▸ Supplied records:

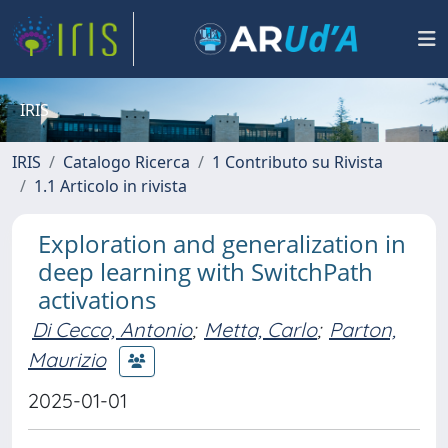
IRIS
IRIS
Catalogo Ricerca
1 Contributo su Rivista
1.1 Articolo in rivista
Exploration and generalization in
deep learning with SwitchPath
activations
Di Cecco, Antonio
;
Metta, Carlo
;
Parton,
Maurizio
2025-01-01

▸ Problem statement: Rewrite the text of the rows above with "deep learning" replaced by "machine learning" and everything else left unchanged. Give only the text lines and leave out the pictures.

▸ Answer to this task:
IRIS
IRIS
Catalogo Ricerca
1 Contributo su Rivista
1.1 Articolo in rivista
Exploration and generalization in
machine learning with SwitchPath
activations
Di Cecco, Antonio
;
Metta, Carlo
;
Parton,
Maurizio
2025-01-01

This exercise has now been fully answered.